這些是穆清後來才知道的,先帝駕崩當日,她無意窺見天上太白大亮,心知皇上大限已至,可當是時朝堂更迭她已顧不上那許多,當時從宮外傳來的帕子已經說明蕭家在皇子紛爭中站了太子隊,那才是她首要心焦的。
皇上垂危,後宮一干人等皆趕去垂拱殿,只有穆清要回自己寢宮。
然,回宮行至半途便被人劫了去,醒來就是昭陽殿她自己寢宮榻里的隔間里。
悶熱逼仄的空間里,穆清張嘴,張嘴卻是無聲,所有的絕望里來來回回就只有一個名字是希望,那會兒的她始終相信依著緝熙的性子,哪怕將昭陽殿拆了也會找見她的。
及至,及至他來了又走了,穆清終是相信沒人能放得她出去了,倘若連緝熙都找不到她,誰還能找見她,偌大皇宮裡,朝堂更替時,誰會在意一個后妃去了哪裡。
那時候腦里已經發昏,再沒有先前處心想著是誰要害她,為什麼害她這些了,腦里轟隆作響已經做好跟著先帝去了的打算。
誰知道,彌留之際,頭上的天開了,彷彿天空撕裂了個口子,有隻手從那口子里伸出來,一把將她拽了起來,剛勁有力極了。
「你是誰?」穆清張嘴,自然沒人聽到,劫她的人恐她發出聲音早已經給她餵了葯。
「我是蕭家人。

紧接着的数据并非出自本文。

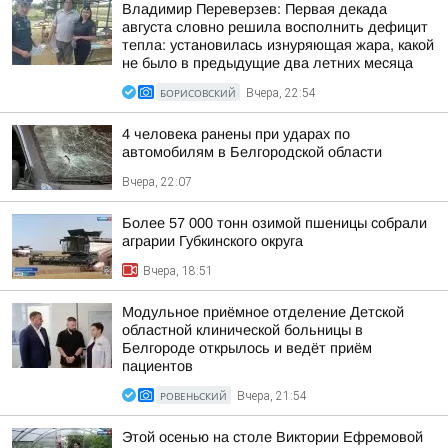
Владимир Переверзев: Первая декада
августа словно решила восполнить дефицит
тепла: установилась изнуряющая жара, какой
не было в предыдущие два летних месяца
БОРИСОВСКИЙ
Вчера, 22:54
4 человека ранены при ударах по
автомобилям в Белгородской области
Вчера, 22:07
Более 57 000 тонн озимой пшеницы собрали
аграрии Губкинского округа
Вчера, 18:51
Модульное приёмное отделение Детской
областной клинической больницы в
Белгороде открылось и ведёт приём
пациентов
РОВЕНЬСКИЙ
Вчера, 21:54
Этой осенью на столе Виктории Ефремовой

」來人低聲說話,拖著軟成一灘的昭陽殿靜妃鎮定異常的站著,像是在思索還是發獃,總之在朝堂更替的後宮深夜裡站的筆直沒動。
穆清言語不能,隔間里關的太久大腦一時也是跟不上,可是蕭家沒有這樣的人,直覺就是抗拒,然她四肢軟成麵條,推拒不得,加上處在黑暗裡,瞬時驚恐欲絕。
正抗拒間,忽然殿外大火四起,借著窗戶里投來的火光,穆清瞥見拽她的人蒙面下的眼睛里飄忽著極淡的顏色,借著火光剎那以為是透明的。

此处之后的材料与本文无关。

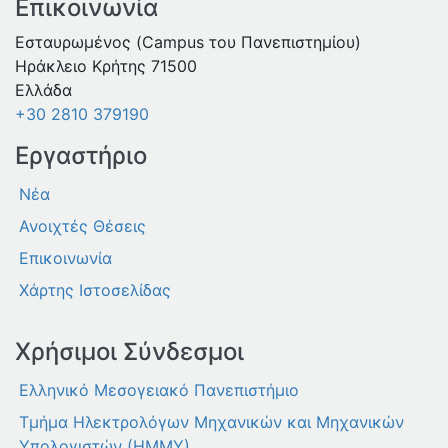
Επικοινωνία
Εσταυρωμένος (Campus του Πανεπιστημίου)
Ηράκλειο Κρήτης 71500
Ελλάδα
+30 2810 379190
Εργαστήριο
Νέα
Ανοιχτές Θέσεις
Επικοινωνία
Χάρτης Ιστοσελίδας
Χρήσιμοι Σύνδεσμοι
Ελληνικό Μεσογειακό Πανεπιστήμιο
Τμήμα Ηλεκτρολόγων Μηχανικών και Μηχανικών
Υπολογιστών (ΗΜΜΥ)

不及心裡有其它想法,嘴裡便被投進了一個丸藥,猝不及防間丸藥就順著喉嚨滾進肚裡去,說不出話,使不上力,這回是真的要跟著皇上走了罷。
對於死穆清已經做了很久的準備,打從她寢宮裡進來了個五皇子她就做好了這個準備,當了靜妃以後更是,她原本以為自己會坦然的走的,可是這會兒禁不住也瞠大了眼睛,也要流淚了。
「為什麼要害我?」睜著眼睛這話在心裡翻滾,卻是說不出來,等眼前發黑時候穆清死了心,只覺得自己命該如此了。
徹底昏過去之前,穆清隱約覺得有隻手在自己臉上抹來抹去,散亂的頭髮也被往耳後別了別,這難道是對死人最後的優待?穆清茫然猶疑,最後墜入黑里去。
托著靜妃的人不慎熟練的將靜妃臉上的汗淚抹去,重又將人放進隔間里,蓋好隔間后出門去,身體轉瞬像是矮了幾分,然後扯了臉上的布巾躬身順著迴廊走。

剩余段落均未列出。